Passage given:
□ □ □ □

Borders row after terror arrests
April 10. 2009
A row has broken out over Britain's border security, following the arrest of 12 people suspected of involvement in an alleged terror bomb plot.
Ministers rejected claims controls were too lax, after it emerged that 11 of the suspects are Pakistanis, ten of whom were in the UK on student visas.
A search of properties in north-west England has continued through the day.
Officers discovered pictures of popular Manchester shopping centres and a nightclub, sources told the BBC.
They were named as the Arndale and Trafford Centre shopping complexes, Birdcage nightclub and St Ann's Square.
The 12 men arrested during the raids in Manchester, Merseyside and Lancashire on Wednesday remain in police custody and are still being questioned, said a spokesman for Greater Manchester police.
Meanwhile, the revelations regarding the nationality of the suspects have stoked concerns that the authorities have lost the ability to control Britain's border security.
In particular, critics have pointed to alleged deficiencies within the student visa system, and the fact that of the 12 suspects, 10 were in the UK on student visas.
Home Office figures for between April 2004 and April 2008 – the last year for which figures are available – show that about 42,000 Pakistani nationals entered the UK on student visas.

□ □ □ □

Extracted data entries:
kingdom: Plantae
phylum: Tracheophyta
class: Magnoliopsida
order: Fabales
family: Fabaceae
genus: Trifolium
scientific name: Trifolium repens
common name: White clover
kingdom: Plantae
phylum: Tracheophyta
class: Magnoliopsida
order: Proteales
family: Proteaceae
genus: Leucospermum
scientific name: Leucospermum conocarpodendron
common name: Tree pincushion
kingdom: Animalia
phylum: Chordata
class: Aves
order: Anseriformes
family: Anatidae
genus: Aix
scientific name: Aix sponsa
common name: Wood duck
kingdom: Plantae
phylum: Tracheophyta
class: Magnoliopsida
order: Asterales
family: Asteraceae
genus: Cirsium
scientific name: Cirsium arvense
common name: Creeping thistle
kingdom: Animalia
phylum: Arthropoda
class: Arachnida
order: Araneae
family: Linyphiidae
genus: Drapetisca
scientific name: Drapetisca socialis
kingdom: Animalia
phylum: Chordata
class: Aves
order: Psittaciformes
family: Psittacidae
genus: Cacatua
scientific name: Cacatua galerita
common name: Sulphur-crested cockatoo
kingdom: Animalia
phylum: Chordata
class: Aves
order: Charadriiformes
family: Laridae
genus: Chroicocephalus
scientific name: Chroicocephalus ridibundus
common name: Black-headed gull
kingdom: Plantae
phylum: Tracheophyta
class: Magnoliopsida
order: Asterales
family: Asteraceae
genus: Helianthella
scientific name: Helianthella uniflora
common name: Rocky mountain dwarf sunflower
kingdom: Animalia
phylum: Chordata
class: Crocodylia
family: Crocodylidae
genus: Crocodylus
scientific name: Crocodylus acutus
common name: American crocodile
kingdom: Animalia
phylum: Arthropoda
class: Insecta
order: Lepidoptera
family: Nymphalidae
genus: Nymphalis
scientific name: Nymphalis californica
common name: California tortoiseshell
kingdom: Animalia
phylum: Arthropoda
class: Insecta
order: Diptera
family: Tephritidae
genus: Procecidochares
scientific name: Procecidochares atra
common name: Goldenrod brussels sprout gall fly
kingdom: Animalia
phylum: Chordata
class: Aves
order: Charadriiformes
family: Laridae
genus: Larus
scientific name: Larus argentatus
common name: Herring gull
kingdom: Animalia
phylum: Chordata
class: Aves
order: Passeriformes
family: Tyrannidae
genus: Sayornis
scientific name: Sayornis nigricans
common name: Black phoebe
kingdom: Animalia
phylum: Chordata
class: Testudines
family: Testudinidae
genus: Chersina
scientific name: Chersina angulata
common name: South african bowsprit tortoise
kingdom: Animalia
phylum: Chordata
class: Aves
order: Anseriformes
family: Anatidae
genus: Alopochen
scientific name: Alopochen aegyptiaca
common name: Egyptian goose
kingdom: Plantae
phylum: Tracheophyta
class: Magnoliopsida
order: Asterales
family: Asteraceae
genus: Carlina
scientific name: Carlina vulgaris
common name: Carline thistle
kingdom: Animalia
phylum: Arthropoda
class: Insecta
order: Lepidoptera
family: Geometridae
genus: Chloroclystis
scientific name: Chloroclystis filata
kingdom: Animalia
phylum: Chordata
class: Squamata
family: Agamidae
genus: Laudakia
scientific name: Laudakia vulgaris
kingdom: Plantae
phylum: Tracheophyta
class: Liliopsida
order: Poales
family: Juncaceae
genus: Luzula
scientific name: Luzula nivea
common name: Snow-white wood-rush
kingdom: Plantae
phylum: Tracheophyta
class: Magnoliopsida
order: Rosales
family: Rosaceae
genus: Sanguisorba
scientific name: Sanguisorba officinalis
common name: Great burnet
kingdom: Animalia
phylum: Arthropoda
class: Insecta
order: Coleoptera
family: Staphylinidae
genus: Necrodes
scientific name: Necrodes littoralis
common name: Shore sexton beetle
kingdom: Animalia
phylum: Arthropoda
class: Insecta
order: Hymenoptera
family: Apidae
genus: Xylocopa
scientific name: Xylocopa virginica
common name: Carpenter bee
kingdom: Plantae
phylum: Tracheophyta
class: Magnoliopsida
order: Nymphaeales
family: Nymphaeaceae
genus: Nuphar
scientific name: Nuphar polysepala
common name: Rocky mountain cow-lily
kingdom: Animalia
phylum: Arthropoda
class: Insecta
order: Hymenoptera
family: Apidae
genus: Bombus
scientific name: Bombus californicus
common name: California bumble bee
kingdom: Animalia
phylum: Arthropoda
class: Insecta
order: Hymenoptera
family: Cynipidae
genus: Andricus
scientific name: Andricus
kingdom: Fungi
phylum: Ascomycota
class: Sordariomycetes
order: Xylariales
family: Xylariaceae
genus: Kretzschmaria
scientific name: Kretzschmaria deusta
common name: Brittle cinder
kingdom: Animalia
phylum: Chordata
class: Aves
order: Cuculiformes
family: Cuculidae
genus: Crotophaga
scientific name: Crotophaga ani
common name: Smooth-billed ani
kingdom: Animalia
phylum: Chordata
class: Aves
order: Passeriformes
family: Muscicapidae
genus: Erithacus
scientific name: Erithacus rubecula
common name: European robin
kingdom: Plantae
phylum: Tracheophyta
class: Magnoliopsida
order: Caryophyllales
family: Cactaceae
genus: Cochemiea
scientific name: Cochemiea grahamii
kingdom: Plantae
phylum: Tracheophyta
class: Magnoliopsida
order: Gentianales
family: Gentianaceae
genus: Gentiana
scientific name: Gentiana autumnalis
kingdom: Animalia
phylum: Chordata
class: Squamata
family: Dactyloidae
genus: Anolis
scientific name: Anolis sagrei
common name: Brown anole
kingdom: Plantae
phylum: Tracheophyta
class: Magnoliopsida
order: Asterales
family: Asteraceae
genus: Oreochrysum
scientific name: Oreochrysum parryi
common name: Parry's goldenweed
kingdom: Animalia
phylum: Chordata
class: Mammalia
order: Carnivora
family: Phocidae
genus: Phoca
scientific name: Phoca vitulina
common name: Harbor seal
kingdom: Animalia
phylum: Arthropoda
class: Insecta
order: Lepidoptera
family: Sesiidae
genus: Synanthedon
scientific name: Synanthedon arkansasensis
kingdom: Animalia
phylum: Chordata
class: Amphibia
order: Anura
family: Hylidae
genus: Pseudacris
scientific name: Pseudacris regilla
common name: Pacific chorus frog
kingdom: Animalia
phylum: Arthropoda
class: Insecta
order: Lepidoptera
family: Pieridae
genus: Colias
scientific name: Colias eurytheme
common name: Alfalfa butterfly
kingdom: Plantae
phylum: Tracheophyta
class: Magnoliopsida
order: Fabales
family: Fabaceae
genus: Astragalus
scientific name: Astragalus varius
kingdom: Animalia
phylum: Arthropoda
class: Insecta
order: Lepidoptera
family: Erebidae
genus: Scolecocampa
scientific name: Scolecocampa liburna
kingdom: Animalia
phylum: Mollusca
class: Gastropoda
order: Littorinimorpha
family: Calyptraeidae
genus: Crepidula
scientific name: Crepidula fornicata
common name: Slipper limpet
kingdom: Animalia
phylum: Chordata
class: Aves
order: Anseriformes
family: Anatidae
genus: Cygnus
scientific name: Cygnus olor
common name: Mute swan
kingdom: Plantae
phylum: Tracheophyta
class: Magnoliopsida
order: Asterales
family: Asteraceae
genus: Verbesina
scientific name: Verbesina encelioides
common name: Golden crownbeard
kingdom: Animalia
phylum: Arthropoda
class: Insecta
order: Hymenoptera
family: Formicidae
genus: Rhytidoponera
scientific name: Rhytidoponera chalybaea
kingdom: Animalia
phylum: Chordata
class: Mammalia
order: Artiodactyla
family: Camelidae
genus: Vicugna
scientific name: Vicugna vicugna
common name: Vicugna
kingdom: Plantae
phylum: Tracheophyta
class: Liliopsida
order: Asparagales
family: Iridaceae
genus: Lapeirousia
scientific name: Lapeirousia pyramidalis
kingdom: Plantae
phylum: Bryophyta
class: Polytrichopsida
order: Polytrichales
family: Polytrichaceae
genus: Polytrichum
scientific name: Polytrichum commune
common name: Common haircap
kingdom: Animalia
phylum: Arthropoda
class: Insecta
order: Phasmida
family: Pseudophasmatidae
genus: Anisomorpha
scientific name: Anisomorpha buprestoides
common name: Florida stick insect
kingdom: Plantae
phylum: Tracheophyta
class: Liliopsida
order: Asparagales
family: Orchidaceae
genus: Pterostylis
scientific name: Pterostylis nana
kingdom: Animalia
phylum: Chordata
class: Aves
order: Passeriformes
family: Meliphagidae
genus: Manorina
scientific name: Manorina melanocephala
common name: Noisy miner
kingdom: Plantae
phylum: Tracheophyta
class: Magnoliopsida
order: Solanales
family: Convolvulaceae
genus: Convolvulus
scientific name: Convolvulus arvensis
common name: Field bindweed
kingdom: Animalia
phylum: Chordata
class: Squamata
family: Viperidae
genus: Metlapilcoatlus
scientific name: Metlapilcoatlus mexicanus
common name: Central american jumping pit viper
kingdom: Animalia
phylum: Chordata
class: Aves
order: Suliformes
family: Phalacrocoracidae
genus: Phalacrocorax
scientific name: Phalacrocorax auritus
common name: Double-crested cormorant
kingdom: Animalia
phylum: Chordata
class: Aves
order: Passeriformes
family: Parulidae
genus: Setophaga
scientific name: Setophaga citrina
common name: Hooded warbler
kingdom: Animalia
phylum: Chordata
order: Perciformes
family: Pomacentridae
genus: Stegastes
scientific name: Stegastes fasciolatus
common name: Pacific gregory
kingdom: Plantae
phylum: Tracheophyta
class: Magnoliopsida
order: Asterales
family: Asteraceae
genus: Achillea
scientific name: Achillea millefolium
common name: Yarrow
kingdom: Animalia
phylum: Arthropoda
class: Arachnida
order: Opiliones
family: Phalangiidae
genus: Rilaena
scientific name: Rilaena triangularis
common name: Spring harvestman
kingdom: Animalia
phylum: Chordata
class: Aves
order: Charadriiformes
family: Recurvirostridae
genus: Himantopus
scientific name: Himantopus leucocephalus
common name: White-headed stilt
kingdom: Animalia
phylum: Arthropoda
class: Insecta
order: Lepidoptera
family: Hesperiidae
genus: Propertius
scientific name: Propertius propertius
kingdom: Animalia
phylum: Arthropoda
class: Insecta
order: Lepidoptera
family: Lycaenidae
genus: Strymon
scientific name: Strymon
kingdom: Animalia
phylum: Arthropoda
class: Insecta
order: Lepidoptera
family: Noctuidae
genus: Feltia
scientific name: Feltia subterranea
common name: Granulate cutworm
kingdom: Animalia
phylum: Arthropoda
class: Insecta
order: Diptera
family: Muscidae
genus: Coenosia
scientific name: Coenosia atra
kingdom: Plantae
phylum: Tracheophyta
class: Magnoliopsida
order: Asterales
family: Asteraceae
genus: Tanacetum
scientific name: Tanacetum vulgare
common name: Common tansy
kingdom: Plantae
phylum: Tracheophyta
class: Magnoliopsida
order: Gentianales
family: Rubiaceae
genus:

□ □ □ □

Aim of the exercise: From the border security report, list every Manchester location named as appearing in the pictures officers discovered. Answer using only the border security report.

Solution below:
- Arndale shopping complex
- Trafford Centre shopping complex
- Birdcage nightclub
- St Ann's Square